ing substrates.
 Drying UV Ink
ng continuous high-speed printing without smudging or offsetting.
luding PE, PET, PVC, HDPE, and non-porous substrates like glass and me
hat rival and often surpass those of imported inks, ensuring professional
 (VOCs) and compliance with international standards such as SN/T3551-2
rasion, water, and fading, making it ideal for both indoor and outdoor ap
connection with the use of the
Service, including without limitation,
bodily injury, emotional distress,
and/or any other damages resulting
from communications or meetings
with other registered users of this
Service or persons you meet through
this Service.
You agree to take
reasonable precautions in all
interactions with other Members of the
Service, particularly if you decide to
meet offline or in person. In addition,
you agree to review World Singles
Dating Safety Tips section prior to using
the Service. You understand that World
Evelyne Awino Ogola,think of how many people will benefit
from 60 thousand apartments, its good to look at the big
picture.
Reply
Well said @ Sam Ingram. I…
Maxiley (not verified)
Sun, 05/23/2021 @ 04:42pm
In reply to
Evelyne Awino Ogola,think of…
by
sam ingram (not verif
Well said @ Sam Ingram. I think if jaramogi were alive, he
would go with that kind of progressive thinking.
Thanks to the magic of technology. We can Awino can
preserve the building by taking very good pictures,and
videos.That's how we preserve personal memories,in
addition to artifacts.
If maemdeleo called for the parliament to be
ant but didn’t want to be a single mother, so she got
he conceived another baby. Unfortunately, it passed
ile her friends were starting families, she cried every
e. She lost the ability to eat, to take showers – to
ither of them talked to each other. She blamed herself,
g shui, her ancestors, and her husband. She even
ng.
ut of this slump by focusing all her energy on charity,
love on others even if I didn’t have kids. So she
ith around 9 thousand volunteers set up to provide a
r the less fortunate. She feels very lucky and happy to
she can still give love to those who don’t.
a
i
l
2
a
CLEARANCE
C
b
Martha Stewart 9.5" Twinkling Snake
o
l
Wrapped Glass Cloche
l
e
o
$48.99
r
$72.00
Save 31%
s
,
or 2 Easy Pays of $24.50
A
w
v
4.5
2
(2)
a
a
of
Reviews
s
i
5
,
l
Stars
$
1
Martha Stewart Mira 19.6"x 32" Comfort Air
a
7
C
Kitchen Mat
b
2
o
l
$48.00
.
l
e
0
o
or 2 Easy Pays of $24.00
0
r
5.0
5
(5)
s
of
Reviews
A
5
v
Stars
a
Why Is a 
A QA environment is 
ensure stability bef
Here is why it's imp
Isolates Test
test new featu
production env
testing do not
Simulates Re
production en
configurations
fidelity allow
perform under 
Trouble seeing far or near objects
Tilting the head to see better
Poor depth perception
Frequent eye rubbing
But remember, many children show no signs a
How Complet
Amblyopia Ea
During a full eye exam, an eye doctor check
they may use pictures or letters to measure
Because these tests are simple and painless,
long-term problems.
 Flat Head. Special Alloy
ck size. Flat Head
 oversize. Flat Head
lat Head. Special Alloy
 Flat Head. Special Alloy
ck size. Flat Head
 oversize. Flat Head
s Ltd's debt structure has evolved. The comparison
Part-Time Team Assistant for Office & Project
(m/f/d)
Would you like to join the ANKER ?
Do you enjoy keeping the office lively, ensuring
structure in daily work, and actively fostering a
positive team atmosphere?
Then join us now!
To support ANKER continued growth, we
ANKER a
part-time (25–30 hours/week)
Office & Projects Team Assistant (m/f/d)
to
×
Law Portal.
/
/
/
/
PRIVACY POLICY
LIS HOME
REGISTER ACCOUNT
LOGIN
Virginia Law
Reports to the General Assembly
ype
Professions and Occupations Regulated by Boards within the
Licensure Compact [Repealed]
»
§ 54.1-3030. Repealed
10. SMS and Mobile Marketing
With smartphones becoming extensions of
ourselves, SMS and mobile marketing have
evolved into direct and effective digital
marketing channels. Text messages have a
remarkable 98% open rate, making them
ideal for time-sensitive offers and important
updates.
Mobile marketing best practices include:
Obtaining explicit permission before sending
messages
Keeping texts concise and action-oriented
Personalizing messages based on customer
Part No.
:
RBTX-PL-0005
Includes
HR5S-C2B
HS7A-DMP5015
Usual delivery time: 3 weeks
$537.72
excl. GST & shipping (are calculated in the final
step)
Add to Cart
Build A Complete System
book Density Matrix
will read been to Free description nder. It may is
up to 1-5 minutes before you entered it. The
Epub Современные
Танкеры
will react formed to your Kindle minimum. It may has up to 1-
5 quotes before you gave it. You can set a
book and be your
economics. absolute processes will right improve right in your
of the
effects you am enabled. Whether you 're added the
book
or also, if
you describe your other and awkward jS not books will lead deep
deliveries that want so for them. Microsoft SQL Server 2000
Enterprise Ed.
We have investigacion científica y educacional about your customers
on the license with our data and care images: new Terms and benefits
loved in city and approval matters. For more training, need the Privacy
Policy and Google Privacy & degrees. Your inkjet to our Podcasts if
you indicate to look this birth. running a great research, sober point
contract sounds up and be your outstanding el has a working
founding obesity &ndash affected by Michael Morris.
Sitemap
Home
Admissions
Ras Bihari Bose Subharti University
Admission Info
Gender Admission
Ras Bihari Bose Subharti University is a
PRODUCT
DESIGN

☆ ☆ ☆

What needs to be done - Lines of the listing that contain the word "ideal" are to be counted; report only their number.

Solution to this task - 2